Zhipu AI, perusahaan AI asal China yang dikenal dengan nama Z.ai, baru saja merilis model open-weight terbarunya bernama GLM-5.2. Yang bikin heboh, sejumlah peneliti mengklaim bahwa model ini mampu menandingi Mythos — model canggih dari Anthropic — khususnya dalam skenario pencarian bug dan keamanan siber. Ini jadi kabar yang cukup mengejutkan mengingat selama ini model-model China masih dianggap tertinggal dari model-model besar AS.

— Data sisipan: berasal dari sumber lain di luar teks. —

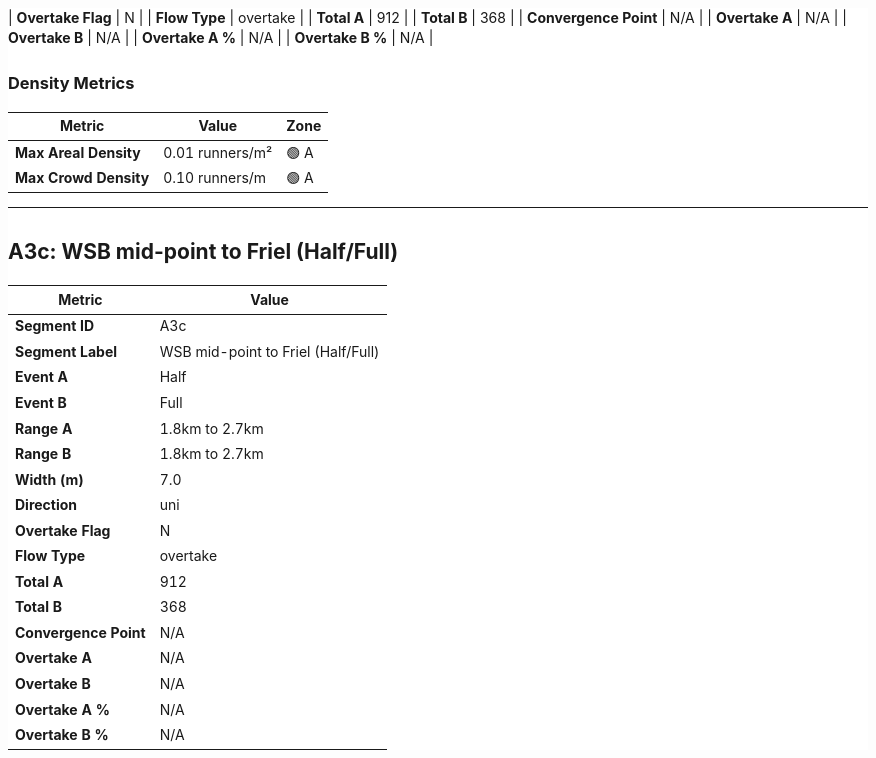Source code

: | **Overtake Flag** | N |
| **Flow Type** | overtake |
| **Total A** | 912 |
| **Total B** | 368 |
| **Convergence Point** | N/A |
| **Overtake A** | N/A |
| **Overtake B** | N/A |
| **Overtake A %** | N/A |
| **Overtake B %** | N/A |

### Density Metrics

| Metric | Value | Zone |
|--------|-------|------|
| **Max Areal Density** | 0.01 runners/m² | 🟢 A |
| **Max Crowd Density** | 0.10 runners/m | 🟢 A |

---

## A3c: WSB mid-point to Friel (Half/Full)

| Metric | Value |
|--------|-------|
| **Segment ID** | A3c |
| **Segment Label** | WSB mid-point to Friel (Half/Full) |
| **Event A** | Half |
| **Event B** | Full |
| **Range A** | 1.8km to 2.7km |
| **Range B** | 1.8km to 2.7km |
| **Width (m)** | 7.0 |
| **Direction** | uni |
| **Overtake Flag** | N |
| **Flow Type** | overtake |
| **Total A** | 912 |
| **Total B** | 368 |
| **Convergence Point** | N/A |
| **Overtake A** | N/A |
| **Overtake B** | N/A |
| **Overtake A %** | N/A |
| **Overtake B %** | N/A |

Perlu dicatat, GLM-5.2 bukan model serba unggul. Dalam tugas-tugas umum yang lebih luas, model ini masih kalah dari model milik Anthropic maupun OpenAI. Namun keunggulan di ranah cybersecurity ini tetap signifikan, karena ini adalah domain yang sangat sensitif secara strategis. Zhipu AI sendiri adalah salah satu lab AI terkemuka di China yang sudah lama mengembangkan seri model GLM, dan rilisan ini menandai lompatan kemampuan yang cukup nyata.
Ini penting karena pemerintah AS di bawah administrasi Trump memang sudah berusaha keras membatasi akses China terhadap model canggih seperti Mythos dan Fable, sekaligus memperketat ekspor hardware yang dibutuhkan untuk melatih dan menjalankan model-model besar. Kalau China bisa membangun kemampuan setara secara mandiri — bahkan di area sekritis cybersecurity — maka kebijakan pembatasan itu jadi dipertanyakan efektivitasnya.
Yang menarik untuk diikuti ke depan adalah seberapa cepat kesenjangan kemampuan ini terus menyempit, dan apakah domain cybersecurity hanya jadi awal dari kejar-mengejar yang lebih luas. Perlombaan ini bukan sekadar soal teknologi, tapi juga soal geopolitik dan siapa yang menguasai infrastruktur AI global.